Saih Nihayda, found in 1972 in central Oman, is a small field producing 39.6? API oil from a Permian Fm. But this has huge reserves of non-associated gas developed for LNG export, together with the non-associated gas reserves of Saih Rawl and Barik. Saih Nihayda's oil output averages less than 5,000 b/d, compared to almost 9,000 b/d in early 1998 and over 15,000 b/d a few years earlier. In 1998, PDO added to the oil stream small Saih Nihayda extensions with their proven reserves then put at 5m barrels. Saih Nihayda also produces condensate from the field's gas reservoir.
PDO in late 2009 gave a $250m EPC contract for the field's massive gas compression project to GS Engineering & Construction of South Korea. This covers installation of gas compressor units supplied by GE Oil & Gas of the US, and subsidiary work including construction of gas sub-stations at the field. GS will debottleneck existing facilities, raising the volume of gas they can handle to 25 MCF/day, from about 20 MCM/d. The project will enable PDO to maintain reservoir pressure at the field for several years beyond its forecast start of declining in 2015. PDO says the project is the first to have been designed in-house by the company's front-end engineering and design (FEED) team, set up in February 2008.
Saih Nihayda's gas reservoir has been producing since it was commissioned in early 2005. Gas from the field is treated at a local processing plant from where it enters the government gas grid. Based on current demand patterns.
Harweel and Sarmad field clusters in the south were found in late 1998 and early 1999 by PDO, among 33 structures identified by the company in that region. Ghafeer was found in mid-1999 in an adjacent area. Its well tested over 6,500 b/d. All of these structures are complex and at a depth of about 4,500m. The cluster of Harweel fields is being developed by PDO which says its reserves will contribute significantly to its output.
The combined EOR and development job for Harweel 2a and 2b phases was given in November 2005 to Petrofac Int'l, along with Oman's Galfar Engineering & Contracting. Worth $960m, this was a project management consulting (PMC) and detailed EPC contract to boost the cluster's output to 100,000 b/d in 2010. The main element of this contract is a major EOR facility based on a miscible gas system (see OMT6).

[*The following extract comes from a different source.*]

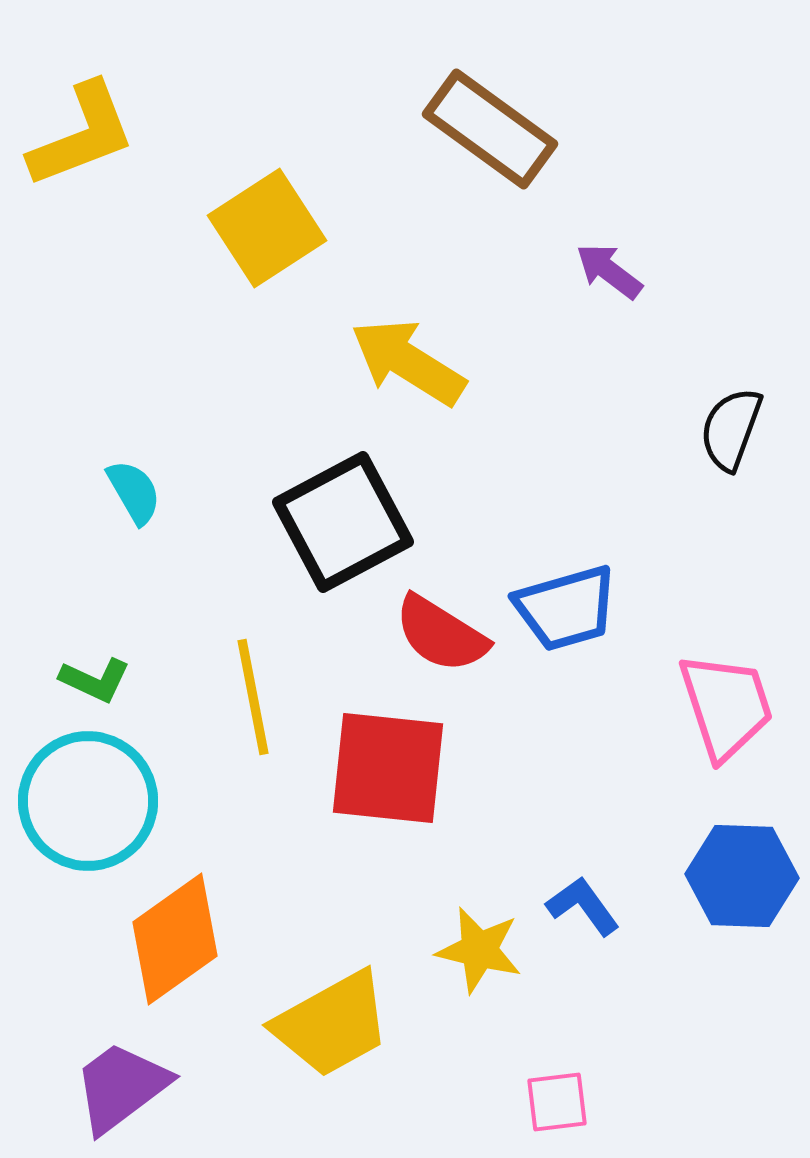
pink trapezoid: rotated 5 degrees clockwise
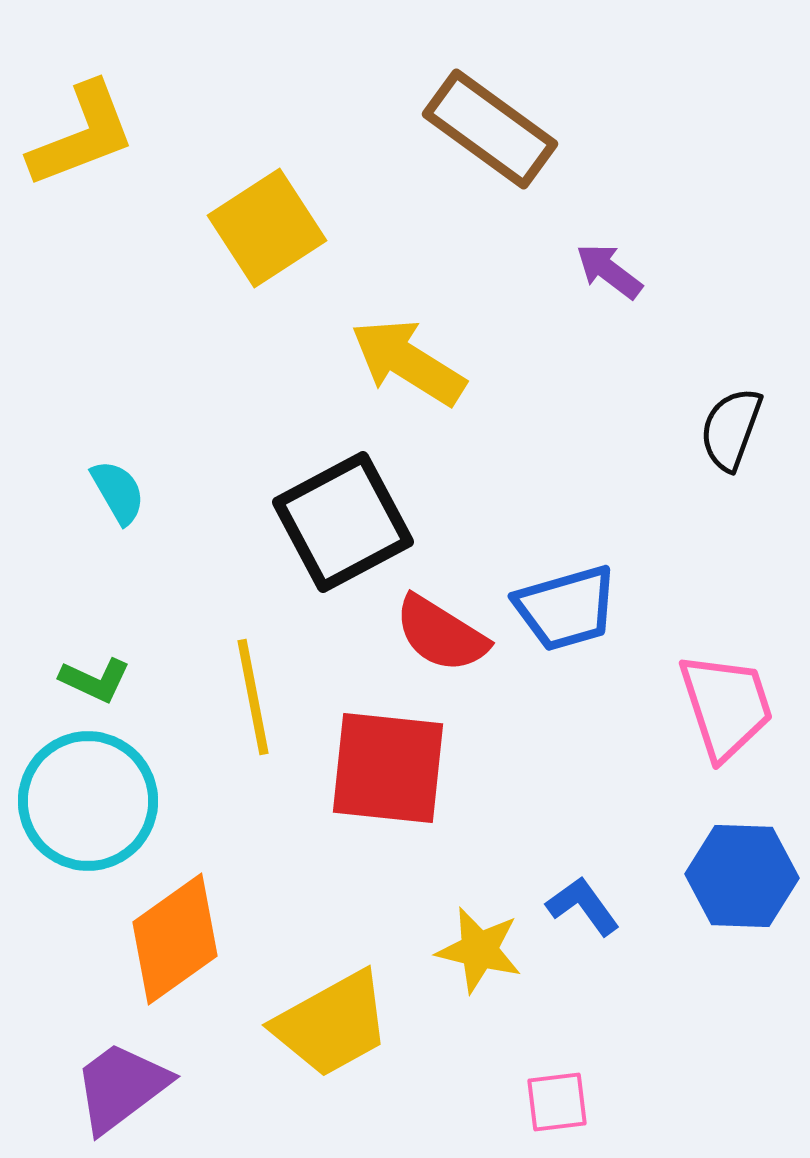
cyan semicircle: moved 16 px left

The Harweel cluster, in the far south, has nine fields containing sweet oil. The first phase in 2004 enabled the cluster to produce 15,000 b/d, though the output now is much lower. Its installations include a pilot gas injection plant and infield pipelines. Harweel's Phase-I EOR is based on water flooding.
Among PDO's projects under construction are the installation, testing and pre-commissioning of a pipeline between the Hubara compressor station to the Marmul oilfield, and another pipeline between Harweel and Marmul. The work involves construction of an 18-inch pipeline by converting a existing 84-km oil pipeline between Marmul and Nimr fields, adding a new 75-km section between Nimr and Hubara, installing a 16-inch gas export pipeline between Harweel and Marmul, two block valve stations between Harbura and Amal field, receivers and launchers, tie-ins, and pressure reduction stations.
A group of small fields, Maurid, Maurid North-East, Wazar, Amab and Tuqaa went on stream in 1998 with a combined capacity of 4,560 b/d and total proven reserves of over 18.4m barrels. But their output has since fallen considerably.